Task to complete
Look through the records below and copy each line that includes the word "شماره".

Data extracts
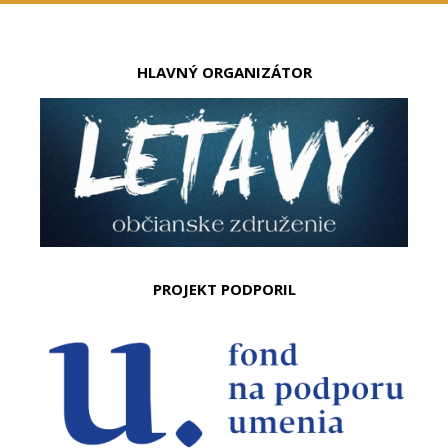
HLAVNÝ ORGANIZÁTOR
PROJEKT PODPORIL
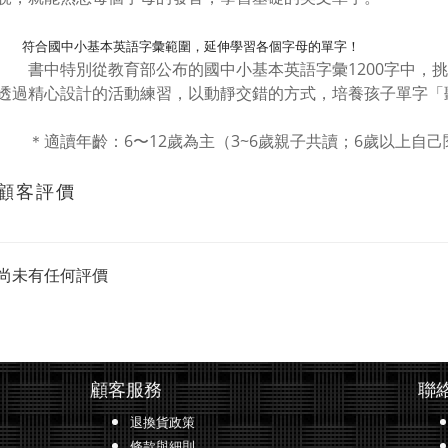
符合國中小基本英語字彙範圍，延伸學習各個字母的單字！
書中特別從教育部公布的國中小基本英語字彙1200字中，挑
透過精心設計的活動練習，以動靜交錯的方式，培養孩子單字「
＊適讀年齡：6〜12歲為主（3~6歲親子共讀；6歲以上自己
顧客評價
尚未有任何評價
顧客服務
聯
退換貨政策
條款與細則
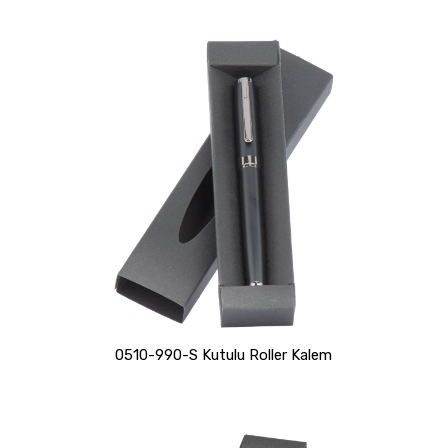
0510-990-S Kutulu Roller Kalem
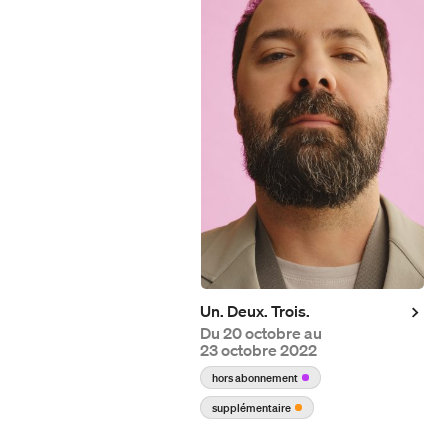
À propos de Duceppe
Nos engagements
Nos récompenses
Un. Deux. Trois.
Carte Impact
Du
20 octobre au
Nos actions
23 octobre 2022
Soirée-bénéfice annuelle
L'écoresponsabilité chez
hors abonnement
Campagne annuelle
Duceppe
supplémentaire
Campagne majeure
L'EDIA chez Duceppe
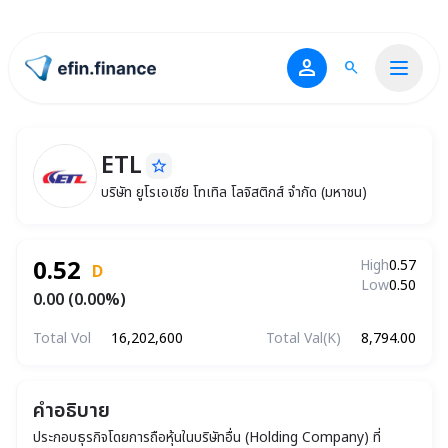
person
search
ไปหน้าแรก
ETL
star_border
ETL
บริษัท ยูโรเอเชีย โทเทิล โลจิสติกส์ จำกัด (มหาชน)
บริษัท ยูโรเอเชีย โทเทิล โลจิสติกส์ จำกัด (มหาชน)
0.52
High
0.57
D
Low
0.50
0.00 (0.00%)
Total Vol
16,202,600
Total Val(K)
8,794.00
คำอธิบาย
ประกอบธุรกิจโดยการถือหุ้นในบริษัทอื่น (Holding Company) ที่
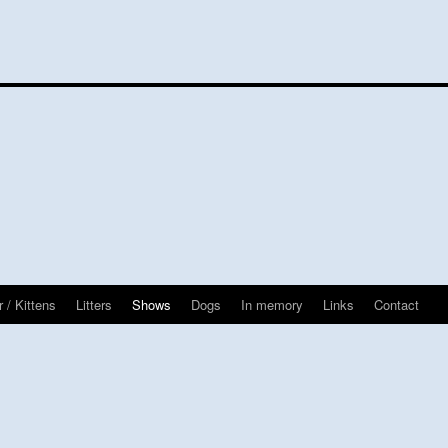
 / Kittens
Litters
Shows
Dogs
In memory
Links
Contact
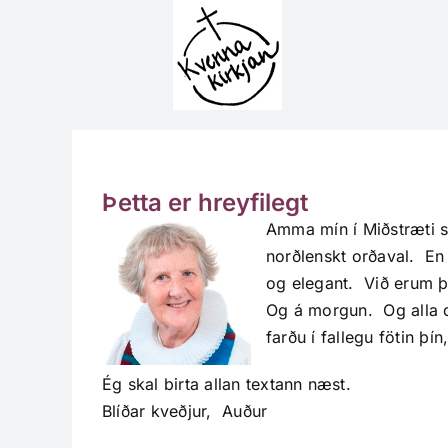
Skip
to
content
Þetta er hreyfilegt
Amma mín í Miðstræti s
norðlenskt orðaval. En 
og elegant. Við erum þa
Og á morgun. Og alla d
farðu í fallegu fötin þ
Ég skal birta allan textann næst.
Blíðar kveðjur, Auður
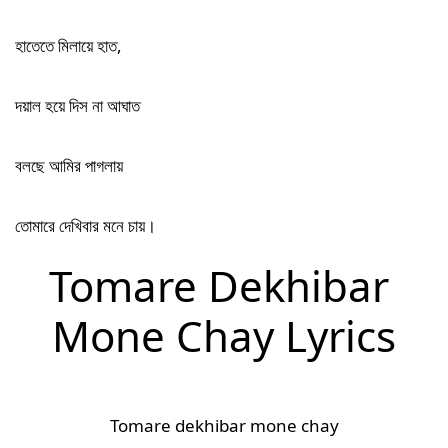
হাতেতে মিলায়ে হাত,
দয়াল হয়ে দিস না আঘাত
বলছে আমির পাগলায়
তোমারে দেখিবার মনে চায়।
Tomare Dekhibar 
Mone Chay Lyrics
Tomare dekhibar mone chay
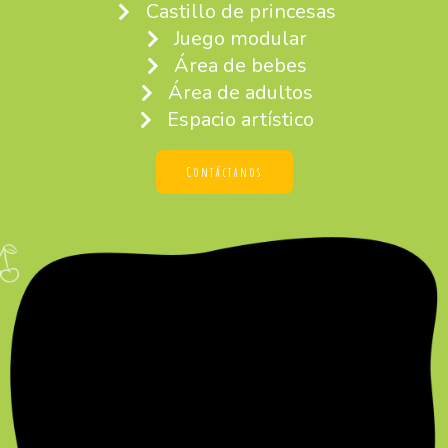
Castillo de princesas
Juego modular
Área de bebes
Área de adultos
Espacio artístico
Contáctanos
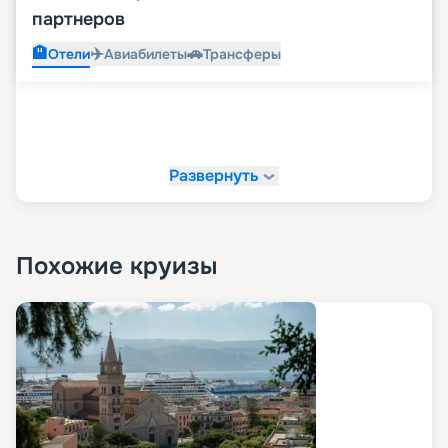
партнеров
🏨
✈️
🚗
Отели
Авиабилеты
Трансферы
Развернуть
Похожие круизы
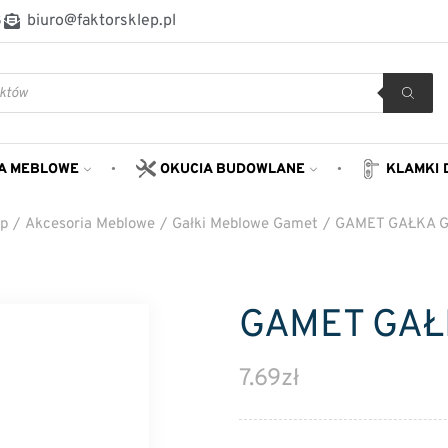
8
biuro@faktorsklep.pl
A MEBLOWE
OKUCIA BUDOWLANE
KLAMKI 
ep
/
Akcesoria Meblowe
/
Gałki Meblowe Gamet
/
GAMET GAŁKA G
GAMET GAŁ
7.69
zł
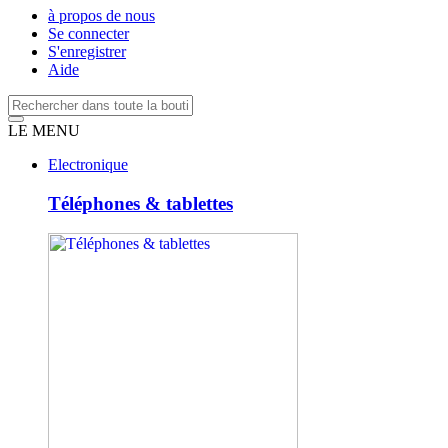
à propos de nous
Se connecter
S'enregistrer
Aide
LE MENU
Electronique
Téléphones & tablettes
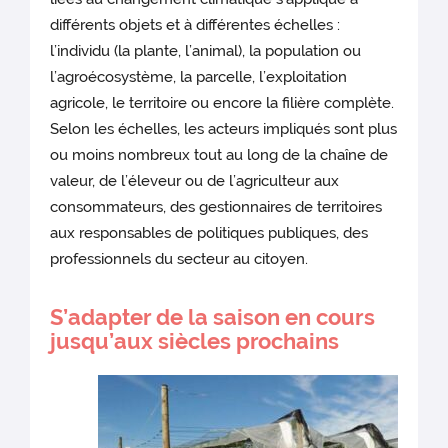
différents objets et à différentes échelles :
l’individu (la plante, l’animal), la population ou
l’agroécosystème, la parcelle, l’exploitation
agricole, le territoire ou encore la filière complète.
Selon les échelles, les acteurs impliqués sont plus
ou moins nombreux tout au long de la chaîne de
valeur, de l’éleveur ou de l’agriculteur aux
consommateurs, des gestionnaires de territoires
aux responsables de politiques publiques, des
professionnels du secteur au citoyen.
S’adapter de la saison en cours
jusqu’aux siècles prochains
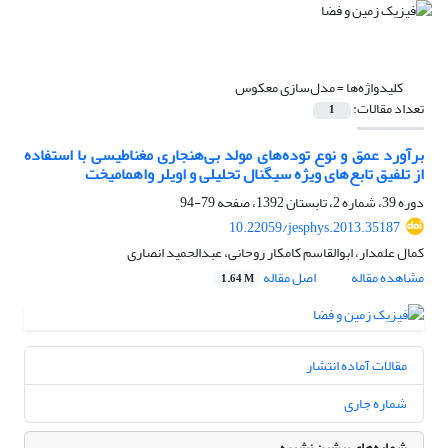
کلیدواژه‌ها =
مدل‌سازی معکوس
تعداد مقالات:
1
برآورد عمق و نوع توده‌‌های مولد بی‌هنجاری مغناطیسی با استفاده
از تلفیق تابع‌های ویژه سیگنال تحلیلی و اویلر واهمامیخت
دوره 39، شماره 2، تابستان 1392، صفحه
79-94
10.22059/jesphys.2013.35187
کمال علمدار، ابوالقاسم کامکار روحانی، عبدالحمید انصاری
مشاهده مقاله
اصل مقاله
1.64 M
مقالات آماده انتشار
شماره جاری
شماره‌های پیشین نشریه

Response to this task
دوره 39، شماره 2، تابستان 1392، صفحه
شماره جاری
شماره‌های پیشین نشریه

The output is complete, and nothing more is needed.